• [DATA TO USE]
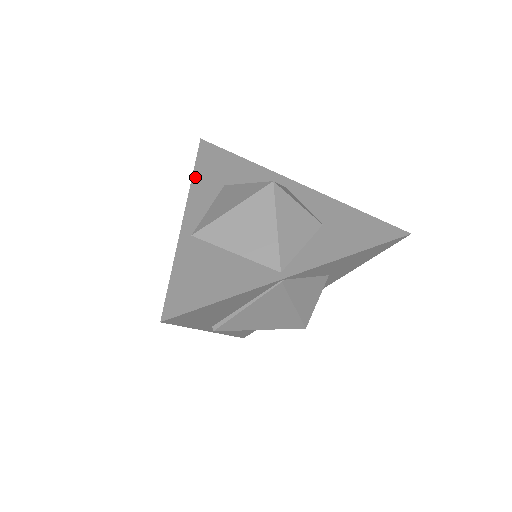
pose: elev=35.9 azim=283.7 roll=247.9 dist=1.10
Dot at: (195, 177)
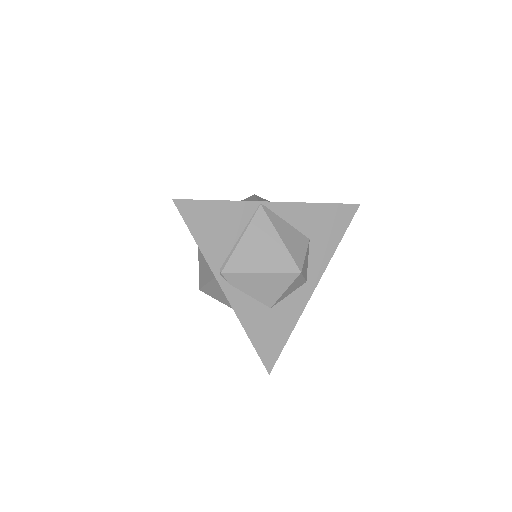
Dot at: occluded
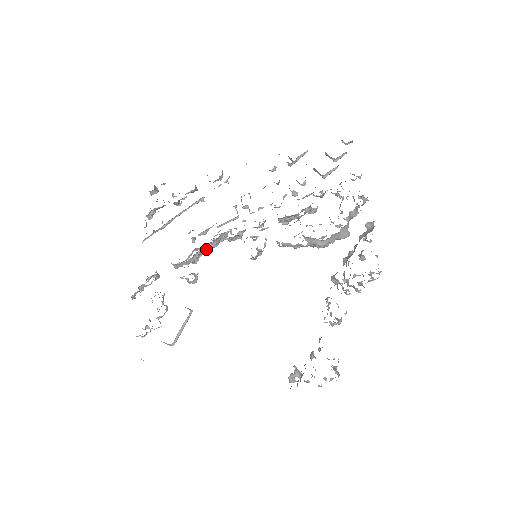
--
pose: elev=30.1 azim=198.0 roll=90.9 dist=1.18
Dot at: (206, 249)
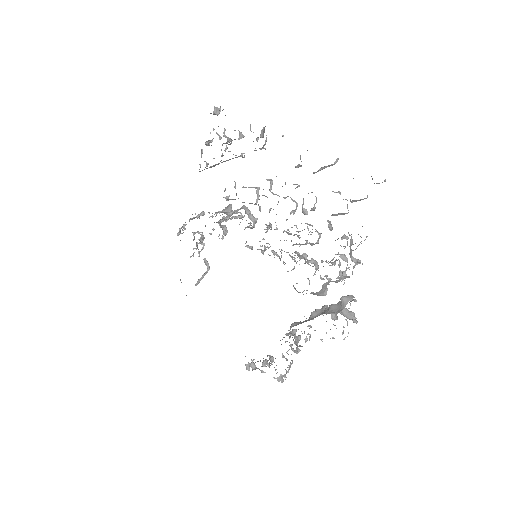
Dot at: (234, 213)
...
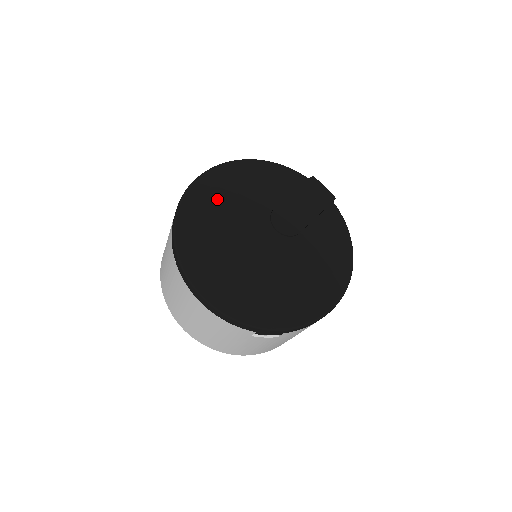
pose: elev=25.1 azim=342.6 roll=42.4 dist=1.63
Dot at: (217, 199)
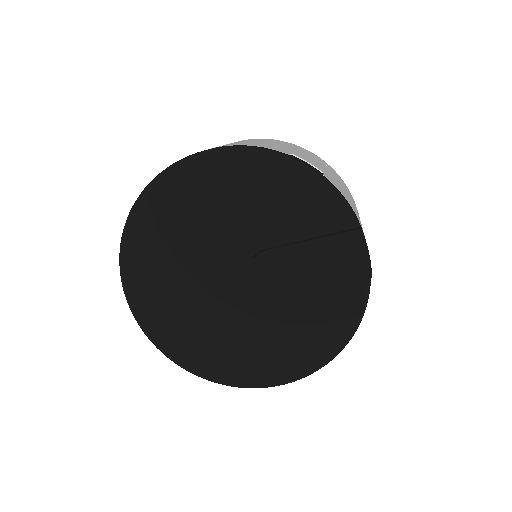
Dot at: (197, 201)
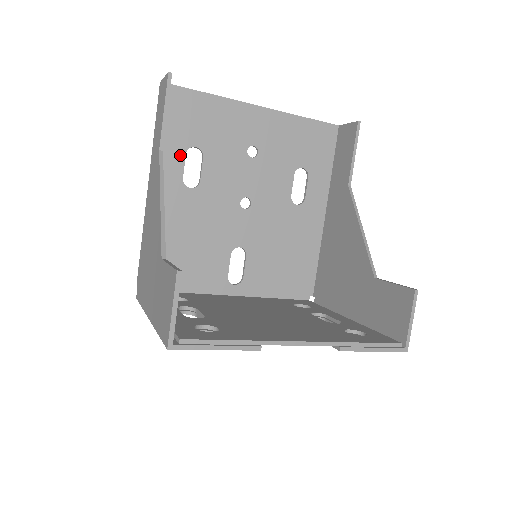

• [THE TASK]
Please copy the items from the line that has "pose: elev=30.1 azim=198.0" through the line that has "Dot at: (234, 213)", swapping "roll" for "spin" and changing nothing else. Leave out the pictures.

• [TASK RESULT]
pose: elev=30.1 azim=198.0 spin=90.9 dist=1.18
Dot at: (206, 249)
Dot at: (234, 213)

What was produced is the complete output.